Problem to solve
Locate, in the data below, the line that contains "left front paw: (413, 396)" and the line that contains "right elbow: (604, 559)"; reproduce exactly those two lines and every line between them, nothing more.

Stored data

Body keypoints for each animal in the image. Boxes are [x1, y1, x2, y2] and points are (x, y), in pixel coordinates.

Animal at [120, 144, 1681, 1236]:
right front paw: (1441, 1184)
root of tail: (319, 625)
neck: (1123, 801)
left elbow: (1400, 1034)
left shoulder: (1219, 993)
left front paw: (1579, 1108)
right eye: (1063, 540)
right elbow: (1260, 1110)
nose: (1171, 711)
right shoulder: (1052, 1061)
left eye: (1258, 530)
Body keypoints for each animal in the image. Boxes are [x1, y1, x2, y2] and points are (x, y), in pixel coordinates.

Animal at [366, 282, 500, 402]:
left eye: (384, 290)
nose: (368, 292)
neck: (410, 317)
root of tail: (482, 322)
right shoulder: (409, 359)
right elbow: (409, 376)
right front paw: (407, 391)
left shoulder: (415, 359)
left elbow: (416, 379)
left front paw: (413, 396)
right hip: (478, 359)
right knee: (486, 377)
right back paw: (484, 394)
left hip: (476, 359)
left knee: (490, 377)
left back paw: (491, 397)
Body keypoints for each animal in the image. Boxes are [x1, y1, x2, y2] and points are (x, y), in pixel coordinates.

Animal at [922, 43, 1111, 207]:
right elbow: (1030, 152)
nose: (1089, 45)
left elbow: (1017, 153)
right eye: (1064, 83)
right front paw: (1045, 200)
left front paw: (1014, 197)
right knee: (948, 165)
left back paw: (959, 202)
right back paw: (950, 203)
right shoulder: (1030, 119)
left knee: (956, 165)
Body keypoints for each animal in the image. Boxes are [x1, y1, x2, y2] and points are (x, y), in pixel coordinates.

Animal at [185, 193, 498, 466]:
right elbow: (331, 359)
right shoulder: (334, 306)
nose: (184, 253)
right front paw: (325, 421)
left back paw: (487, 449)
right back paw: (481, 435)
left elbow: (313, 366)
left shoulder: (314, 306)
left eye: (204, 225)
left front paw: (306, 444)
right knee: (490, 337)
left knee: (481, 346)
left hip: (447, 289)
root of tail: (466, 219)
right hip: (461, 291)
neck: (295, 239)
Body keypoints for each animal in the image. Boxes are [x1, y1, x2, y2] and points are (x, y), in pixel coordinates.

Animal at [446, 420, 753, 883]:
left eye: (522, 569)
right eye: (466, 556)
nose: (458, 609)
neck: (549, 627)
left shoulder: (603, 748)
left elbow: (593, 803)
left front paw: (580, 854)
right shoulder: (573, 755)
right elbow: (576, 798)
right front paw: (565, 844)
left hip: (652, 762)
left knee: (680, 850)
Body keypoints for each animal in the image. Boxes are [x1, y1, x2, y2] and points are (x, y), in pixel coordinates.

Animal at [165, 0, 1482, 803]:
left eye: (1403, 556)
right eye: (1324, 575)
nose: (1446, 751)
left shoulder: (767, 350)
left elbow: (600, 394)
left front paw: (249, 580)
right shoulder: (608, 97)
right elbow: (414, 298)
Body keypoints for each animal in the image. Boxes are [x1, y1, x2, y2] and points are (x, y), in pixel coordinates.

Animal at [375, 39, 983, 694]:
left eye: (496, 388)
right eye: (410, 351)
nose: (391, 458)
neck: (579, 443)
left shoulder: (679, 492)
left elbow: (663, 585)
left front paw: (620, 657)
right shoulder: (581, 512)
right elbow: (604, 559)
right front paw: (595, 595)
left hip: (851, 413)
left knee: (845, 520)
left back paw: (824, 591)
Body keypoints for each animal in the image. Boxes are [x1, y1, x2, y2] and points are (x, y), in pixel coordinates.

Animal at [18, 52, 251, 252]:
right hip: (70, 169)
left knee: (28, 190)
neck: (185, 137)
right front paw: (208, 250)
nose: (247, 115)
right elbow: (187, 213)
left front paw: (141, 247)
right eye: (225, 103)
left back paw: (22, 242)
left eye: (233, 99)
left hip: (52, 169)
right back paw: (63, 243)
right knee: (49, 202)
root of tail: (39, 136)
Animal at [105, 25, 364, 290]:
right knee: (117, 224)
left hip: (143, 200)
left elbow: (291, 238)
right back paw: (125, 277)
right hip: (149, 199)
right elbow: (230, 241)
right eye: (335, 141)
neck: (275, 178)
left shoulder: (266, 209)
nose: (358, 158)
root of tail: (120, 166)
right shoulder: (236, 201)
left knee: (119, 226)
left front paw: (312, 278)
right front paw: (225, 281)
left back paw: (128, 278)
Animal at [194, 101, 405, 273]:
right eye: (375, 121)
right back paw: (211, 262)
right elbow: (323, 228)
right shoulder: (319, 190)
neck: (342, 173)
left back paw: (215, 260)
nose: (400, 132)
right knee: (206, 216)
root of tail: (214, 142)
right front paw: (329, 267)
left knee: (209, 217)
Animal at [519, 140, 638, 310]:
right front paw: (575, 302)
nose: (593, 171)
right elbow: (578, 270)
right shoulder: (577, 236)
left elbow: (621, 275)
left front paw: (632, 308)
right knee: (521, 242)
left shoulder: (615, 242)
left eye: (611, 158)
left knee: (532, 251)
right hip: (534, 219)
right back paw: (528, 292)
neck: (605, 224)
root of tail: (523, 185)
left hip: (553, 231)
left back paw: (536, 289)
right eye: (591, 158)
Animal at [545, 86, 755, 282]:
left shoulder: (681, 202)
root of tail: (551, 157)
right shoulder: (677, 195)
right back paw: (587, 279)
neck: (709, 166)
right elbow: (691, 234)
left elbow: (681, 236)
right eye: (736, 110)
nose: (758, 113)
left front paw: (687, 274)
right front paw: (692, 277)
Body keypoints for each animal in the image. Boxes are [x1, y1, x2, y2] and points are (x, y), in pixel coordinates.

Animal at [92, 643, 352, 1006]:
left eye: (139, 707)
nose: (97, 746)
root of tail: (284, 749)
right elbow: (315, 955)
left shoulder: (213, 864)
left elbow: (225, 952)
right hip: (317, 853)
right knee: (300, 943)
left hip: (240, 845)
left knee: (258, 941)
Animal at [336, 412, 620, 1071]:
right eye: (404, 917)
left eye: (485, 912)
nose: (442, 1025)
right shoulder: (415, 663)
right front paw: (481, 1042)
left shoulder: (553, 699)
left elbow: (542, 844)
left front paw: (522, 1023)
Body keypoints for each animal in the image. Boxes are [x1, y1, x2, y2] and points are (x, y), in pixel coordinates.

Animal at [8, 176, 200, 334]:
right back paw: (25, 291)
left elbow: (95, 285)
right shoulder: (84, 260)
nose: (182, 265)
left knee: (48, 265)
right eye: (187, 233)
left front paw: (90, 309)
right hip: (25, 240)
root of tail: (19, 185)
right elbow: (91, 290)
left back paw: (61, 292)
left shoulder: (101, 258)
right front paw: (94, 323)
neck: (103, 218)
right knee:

Your solution
left front paw: (413, 396)
right hip: (478, 359)
right knee: (486, 377)
right back paw: (484, 394)
left hip: (476, 359)
left knee: (490, 377)
left back paw: (491, 397)
Body keypoints for each animal in the image. Boxes are [x1, y1, x2, y2] and points are (x, y), in pixel coordinates.

Animal at [922, 43, 1111, 207]:
right elbow: (1030, 152)
nose: (1089, 45)
left elbow: (1017, 153)
right eye: (1064, 83)
right front paw: (1045, 200)
left front paw: (1014, 197)
right knee: (948, 165)
left back paw: (959, 202)
right back paw: (950, 203)
right shoulder: (1030, 119)
left knee: (956, 165)
Body keypoints for each animal in the image. Boxes are [x1, y1, x2, y2] and points are (x, y), in pixel coordinates.

Animal at [185, 193, 498, 466]:
right elbow: (331, 359)
right shoulder: (334, 306)
nose: (184, 253)
right front paw: (325, 421)
left back paw: (487, 449)
right back paw: (481, 435)
left elbow: (313, 366)
left shoulder: (314, 306)
left eye: (204, 225)
left front paw: (306, 444)
right knee: (490, 337)
left knee: (481, 346)
left hip: (447, 289)
root of tail: (466, 219)
right hip: (461, 291)
neck: (295, 239)
Body keypoints for each animal in the image. Boxes are [x1, y1, x2, y2] and points are (x, y), in pixel coordinates.

Animal at [446, 420, 753, 883]:
left eye: (522, 569)
right eye: (466, 556)
nose: (458, 609)
neck: (549, 627)
left shoulder: (603, 748)
left elbow: (593, 803)
left front paw: (580, 854)
right shoulder: (573, 755)
right elbow: (576, 798)
right front paw: (565, 844)
left hip: (652, 762)
left knee: (680, 850)
Body keypoints for each animal in the image. Boxes are [x1, y1, x2, y2] and points are (x, y), in pixel coordinates.

Animal at [165, 0, 1482, 803]:
left eye: (1403, 556)
right eye: (1324, 575)
nose: (1446, 751)
left shoulder: (767, 350)
left elbow: (600, 394)
left front paw: (249, 580)
right shoulder: (608, 97)
right elbow: (414, 298)
Body keypoints for each animal in the image. Boxes are [x1, y1, x2, y2] and points are (x, y), in pixel coordinates.

Animal at [375, 39, 983, 694]:
left eye: (496, 388)
right eye: (410, 351)
nose: (391, 458)
neck: (579, 443)
left shoulder: (679, 492)
left elbow: (663, 585)
left front paw: (620, 657)
right shoulder: (581, 512)
right elbow: (604, 559)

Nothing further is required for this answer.